Passage to read
_ _ _ _ _
Service Mesh Architecture in Action

Service Mesh Architecture in Action

Today, Service Meshes in the IT world are becoming an integral part of the cloud-native stack. A large cloud application may require hundreds of microservices and serve a million users concurrently. Service Mesh is a low-latency infrastructure layer that allows high traffic communication between different components of a cloud application like backend, frontend and database. Most of this is done via Application Programming Interfaces (APIs).

Some examples of open source Service Meshes like Linkerd, Istio and Kuma are ways to control how different parts of an application share data with each other. Service Meshes provide an overarching view of your service and aid with complex activities like tests, roll-outs, access restrictions and end-to-end authentication.

Service Mesh helps you push operational issues into the infrastructure so the application code is easier to understand, maintain and adapt. Service Mesh integration, explains how to manage traffic management, security and policy to manage a microservice architecture.

So, what does it mean? Service Mesh in the real case and what will it solve. Let’s look at some examples:

Applications are monolithic

Typically applications are monolithic, meaning it is one program, built as one binary and ran as one process.

Example of a Monolithic application

You got a mesh of services and the following questions that you will have to solve:

  • Scale and Release. Scaling a monolithic application is difficult and difficult to maintain some autoscaling. Lots of teams trying to make changes at the same time, and get your own version of many bugs.
  • Reduced flexibility of technology. Trying new technologies (e.g., a new programming language) without changes the entire code base to them is often problematic.
  • Sprints into team dynamics. Last but not least, it’s harder to draw boundaries of responsibility, assign roles and develop a team when you only have one big result.
_ _ _ _ _
Material provided
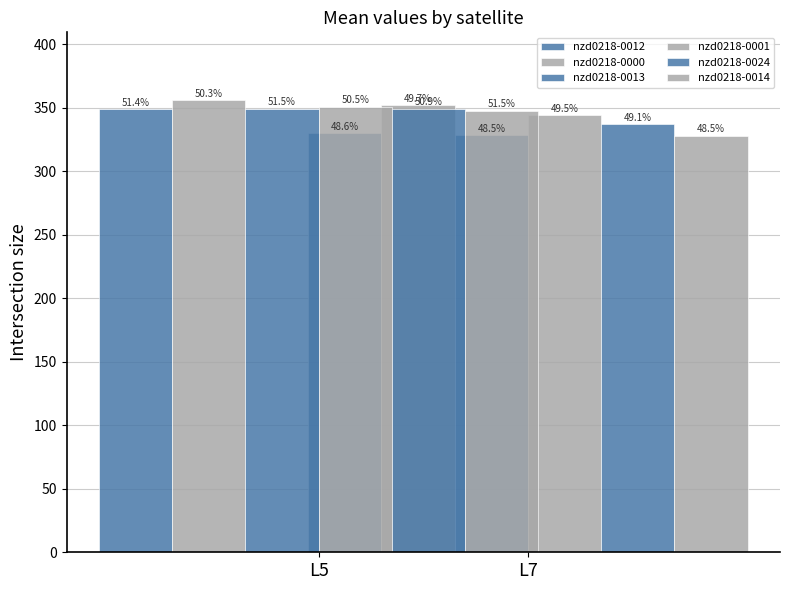

What is the average value of the nzd0218-0001 series?

347.6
_ _ _ _ _
Study questions
1. Duplicate the part of the service mesh article starting at "Typically applications are" and ending at "one big result.".
2. Which open source service meshes does the service mesh article give as examples?
3. Supply the next part of the service mesh article, picking up after its final bullet point.

Outputs by task
1.
Typically applications are monolithic, meaning it is one program, built as one binary and ran as one process.

Example of a Monolithic application

You got a mesh of services and the following questions that you will have to solve:

  • Scale and Release. Scaling a monolithic application is difficult and difficult to maintain some autoscaling. Lots of teams trying to make changes at the same time, and get your own version of many bugs.
  • Reduced flexibility of technology. Trying new technologies (e.g., a new programming language) without changes the entire code base to them is often problematic.
  • Sprints into team dynamics. Last but not least, it’s harder to draw boundaries of responsibility, assign roles and develop a team when you only have one big result.

2. Linkerd, Istio and Kuma.

3.
Many of these issues are only a problem when a particular scale is reached. In most cases a monolithic application is a reasonable choice, again, this depends on requirements. However, you have started to scale and this is no longer a choice for you.

Microservices implementation

Microservices architecture helps developers modify application services without redeployment. The difference in the different architectures of the applications being developed is that individual microservices are created by small teams with a choice of their own tools and coding languages. In general, microservices are created independently of each other, communicate with each other, and can individually fail without causing disruption to the entire application.

A typical application is like a monolith, it consists of several logical modules: such as frontend, backend, database and so on. Communication between services is what makes microservices unique. The logic that controls communication can be encoded in each service without a service mesh layer, but as communication becomes more complex, the service mesh becomes more valuable. For cloud applications built in a microservices architecture, service meshing is a way to combine a large number of individual services into a functional application.

Example microservices architecture

Moving to microservices, you will get the following benefits:

  • You can develop each service independently of the other.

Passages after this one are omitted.